Que dit la Bible de ceux qui jugent les autres?


Un seul est législateur et juge, c'est celui qui peut sauver et perdre; mais toi, qui es-tu, qui juges le prochain? Jacques 4:12


Dieu s'est réservé le droit exclusif de la justice et ne l'a octroyé à personne d'autre qu'à lui-même. Il est en effet le seul à pouvoir juger selon la justice et de façon impartiale. Nous devons nous abstenir de juger notre prochain si ce n'est pour prodiguer des conseils constructifs à un frère ou une soeur qui s'égare et ce, seulement après avoir consulté le Saint-Esprit. 


Le jugement témoigne d'un mauvais fruit à l'intérieur de nous, celui de l'impatience, du manque de pardon, de la méchanceté et du manque d'humilité qui s'éloigne de ce que nous enseigne la Bible, en effet il nous est recommandé de nous supporter les uns les autres, et, s'il y a sujet de se plaindre de l'autre, de nous pardonner réciproquement (Colossiens 3:13). 


Dans la Bible, les pharisiens étaient connus pour faire partie de la branche la plus radicale des adeptes de la loi de Moïse et avaient cette propension à imposer la loi de la façon la plus stricte au peuple alors qu'ils étaient eux-même loin d'être parfaits. Ils passaient leur temps à réprimander et à juger ceux qui osaient se mettre en dehors de la loi et de la tradition des anciens. 


Ils jugeaient ceux qu'ils estimaient être pécheurs à l'exemple de la femme qui avait essuyé les pieds de Jésus avec ses larmes (Luc 7:39):

"Quand le pharisien qui avait invité Jésus vit cela, il se dit en lui-même: «Si cet homme était prophète, il saurait qui est celle qui le touche et de quel genre de femme il s'agit, il saurait que c'est une pécheresse.»


Ils ont aussi jugé les disciples de Jésus parce que ces derniers avaient arraché les épis de blé un jour de sabbat (Matthieu 12:1-2):

Voyant cela, les pharisiens lui dirent : « Voilà que tes disciples font ce qu’il n’est pas permis de faire le jour du sabbat ! »


Ils ont voulu lapider une femme surprise en train de commettre un adultère (Jean 8:4):

Maître, cette femme a été surprise en flagrant délit d'adultère. Moïse, dans la loi, nous a ordonné de lapider de telles femmes. Et toi, que dis-tu?»


Les pharisiens étaient accusés par Jésus de ressembler à des tombeaux blanchis, ils revêtaient une belle apparence extérieure mais à l'intérieur ils étaient remplis d'ossements et de tout un tas de choses impures. C'est la même chose quand on juge: on dénigre l'autre pour son comportement, son accoutrement, sa façon d'être en sous entendant que nous valons mieux que lui alors même que le jugement témoigne que l'on abrite un fruit en nous qui est pourri. Aux yeux de Dieu, celui qui juge est un hypocrite qui refuse de voir la poutre qui est dans son oeil mais qui veut enlever la paille qui se trouve dans l'oeil de son frère, (Matthieu 7:3) et de ce fait il s'expose lui-même à être jugé par Dieu. 

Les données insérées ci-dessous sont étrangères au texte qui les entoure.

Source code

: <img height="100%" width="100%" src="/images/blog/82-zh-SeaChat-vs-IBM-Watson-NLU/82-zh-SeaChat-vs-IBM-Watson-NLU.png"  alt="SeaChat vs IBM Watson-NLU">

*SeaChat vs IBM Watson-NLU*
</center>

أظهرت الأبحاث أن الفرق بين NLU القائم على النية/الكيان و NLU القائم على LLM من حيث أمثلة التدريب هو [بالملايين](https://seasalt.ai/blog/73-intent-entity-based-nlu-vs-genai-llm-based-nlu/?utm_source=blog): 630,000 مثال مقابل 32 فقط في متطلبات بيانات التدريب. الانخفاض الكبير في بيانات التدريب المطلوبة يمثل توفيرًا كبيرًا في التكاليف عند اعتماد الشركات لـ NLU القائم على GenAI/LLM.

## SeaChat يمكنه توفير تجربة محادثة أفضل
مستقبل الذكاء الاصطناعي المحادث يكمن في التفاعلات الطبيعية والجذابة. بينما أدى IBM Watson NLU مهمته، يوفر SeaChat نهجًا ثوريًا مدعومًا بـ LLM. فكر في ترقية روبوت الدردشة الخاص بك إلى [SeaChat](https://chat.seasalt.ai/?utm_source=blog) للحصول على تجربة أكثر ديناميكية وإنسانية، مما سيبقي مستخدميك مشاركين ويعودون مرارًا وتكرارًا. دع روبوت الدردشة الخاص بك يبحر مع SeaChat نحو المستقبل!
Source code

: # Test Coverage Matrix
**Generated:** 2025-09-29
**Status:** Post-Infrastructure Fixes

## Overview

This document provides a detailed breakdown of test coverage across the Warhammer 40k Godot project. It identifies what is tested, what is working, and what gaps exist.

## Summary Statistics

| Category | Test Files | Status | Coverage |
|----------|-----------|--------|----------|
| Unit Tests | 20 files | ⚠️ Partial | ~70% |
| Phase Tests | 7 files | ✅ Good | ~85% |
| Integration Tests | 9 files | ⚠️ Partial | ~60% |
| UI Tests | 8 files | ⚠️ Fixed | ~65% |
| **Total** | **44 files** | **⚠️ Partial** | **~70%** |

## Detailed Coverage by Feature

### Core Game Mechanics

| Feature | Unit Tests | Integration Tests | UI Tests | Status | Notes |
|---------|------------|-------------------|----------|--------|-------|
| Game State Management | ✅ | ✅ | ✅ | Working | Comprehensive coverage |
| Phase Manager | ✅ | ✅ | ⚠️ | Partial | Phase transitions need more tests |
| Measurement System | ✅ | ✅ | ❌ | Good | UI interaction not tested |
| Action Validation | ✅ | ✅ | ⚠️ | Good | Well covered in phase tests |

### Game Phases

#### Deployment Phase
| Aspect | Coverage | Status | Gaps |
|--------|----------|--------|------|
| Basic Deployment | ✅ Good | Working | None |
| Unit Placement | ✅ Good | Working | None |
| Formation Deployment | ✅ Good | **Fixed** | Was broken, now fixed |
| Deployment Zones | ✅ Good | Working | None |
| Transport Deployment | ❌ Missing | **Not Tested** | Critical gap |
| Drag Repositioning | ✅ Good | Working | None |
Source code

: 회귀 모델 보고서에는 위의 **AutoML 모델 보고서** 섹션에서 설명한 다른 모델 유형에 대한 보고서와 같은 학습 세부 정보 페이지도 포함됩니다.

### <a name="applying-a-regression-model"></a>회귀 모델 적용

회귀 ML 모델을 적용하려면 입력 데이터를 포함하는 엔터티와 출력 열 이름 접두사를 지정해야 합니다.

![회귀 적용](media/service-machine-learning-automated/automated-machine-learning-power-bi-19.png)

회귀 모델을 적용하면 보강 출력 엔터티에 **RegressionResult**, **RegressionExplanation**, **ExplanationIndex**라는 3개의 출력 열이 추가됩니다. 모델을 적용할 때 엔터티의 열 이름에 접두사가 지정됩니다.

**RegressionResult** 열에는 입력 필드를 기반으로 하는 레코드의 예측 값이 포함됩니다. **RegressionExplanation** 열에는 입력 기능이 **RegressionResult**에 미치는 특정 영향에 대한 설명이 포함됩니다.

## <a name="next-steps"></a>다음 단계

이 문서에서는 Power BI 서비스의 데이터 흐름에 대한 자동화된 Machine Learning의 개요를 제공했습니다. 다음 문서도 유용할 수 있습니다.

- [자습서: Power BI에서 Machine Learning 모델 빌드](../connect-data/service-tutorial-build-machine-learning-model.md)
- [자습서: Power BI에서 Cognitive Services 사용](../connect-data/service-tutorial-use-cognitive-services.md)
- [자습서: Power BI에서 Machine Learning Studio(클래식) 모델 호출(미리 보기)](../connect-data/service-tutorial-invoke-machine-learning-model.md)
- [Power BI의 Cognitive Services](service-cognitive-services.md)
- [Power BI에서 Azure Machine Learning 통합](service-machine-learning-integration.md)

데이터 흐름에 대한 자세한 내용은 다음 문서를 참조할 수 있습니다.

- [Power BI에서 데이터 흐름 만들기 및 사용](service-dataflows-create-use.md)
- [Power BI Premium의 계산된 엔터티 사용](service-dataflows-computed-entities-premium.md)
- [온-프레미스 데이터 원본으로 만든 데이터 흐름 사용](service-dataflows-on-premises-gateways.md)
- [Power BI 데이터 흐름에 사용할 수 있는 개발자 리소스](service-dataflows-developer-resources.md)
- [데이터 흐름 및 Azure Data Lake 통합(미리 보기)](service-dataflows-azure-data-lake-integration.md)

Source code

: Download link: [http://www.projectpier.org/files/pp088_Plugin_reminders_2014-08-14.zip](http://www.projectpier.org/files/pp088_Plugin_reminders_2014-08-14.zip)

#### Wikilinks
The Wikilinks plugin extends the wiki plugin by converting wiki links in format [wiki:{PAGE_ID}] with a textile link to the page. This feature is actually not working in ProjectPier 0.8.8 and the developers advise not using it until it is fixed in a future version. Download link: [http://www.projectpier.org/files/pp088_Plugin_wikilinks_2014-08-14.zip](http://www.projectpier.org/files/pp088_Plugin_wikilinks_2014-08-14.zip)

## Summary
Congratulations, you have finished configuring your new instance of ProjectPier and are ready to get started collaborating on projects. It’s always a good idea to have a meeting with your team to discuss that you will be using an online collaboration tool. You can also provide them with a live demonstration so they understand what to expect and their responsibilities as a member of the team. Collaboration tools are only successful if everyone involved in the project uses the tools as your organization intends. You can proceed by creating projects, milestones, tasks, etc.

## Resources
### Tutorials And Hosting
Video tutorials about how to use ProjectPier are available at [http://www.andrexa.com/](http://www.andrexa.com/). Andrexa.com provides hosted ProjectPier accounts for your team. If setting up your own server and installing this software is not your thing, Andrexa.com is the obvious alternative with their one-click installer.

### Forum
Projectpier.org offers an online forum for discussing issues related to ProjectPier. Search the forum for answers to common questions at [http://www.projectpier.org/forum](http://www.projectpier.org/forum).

Nous devons en effet faire l'examen de nos propres vies et voir les domaines dans lesquels nous avons des faiblesses pour essayer de nous améliorer en premier lieu. Notre objectif premier devrait toujours être de nous rapprocher de la sainteté de Christ en nous efforçant chaque jour de mettre en pratique ce que recommande sa parole: l'amour, la patience, la paix, la joie, la bonté, la charité, le pardon et aider les autres à atteindre cet idéal lorsque nous sommes nous même pleins de toutes ces qualités. 


Il est cependant vrai que nous ne pouvons pas laisser des frères/soeurs s'égarer et être des spectateurs silencieux de leur perdition. Il faut cependant se poser la question à savoir, quel est l'esprit qui vous pousse à intervenir? Est-ce le Saint Esprit auquel cas vos intentions seront accompagnées de la paix, de l'amour pour votre prochain et du désir de lui venir en aide ou est-ce l'esprit du monde qui cherche à rabaisser l'autre, à le dénigrer, à le faire culpabiliser et à vous faire sentir meilleur que lui? Il est très important de discerner l'esprit qui vous anime et de prier avant de parler à un frère ou une soeur. 

Enfin je terminerais par dire qu'il faut faire attention à ne pas se mettre contre Dieu en jugeant des personnes qui ont toute sa faveur. A l'exemple de Miryam et Aaron qui avaient osé critiquer Moïse parce qu'il avait épousé une femme étrangère. L'Éternel s'était vengé d'eux en couvrant Miryam de lèpre et elle avait été exclue du camp pendant sept jours (Nombres 12).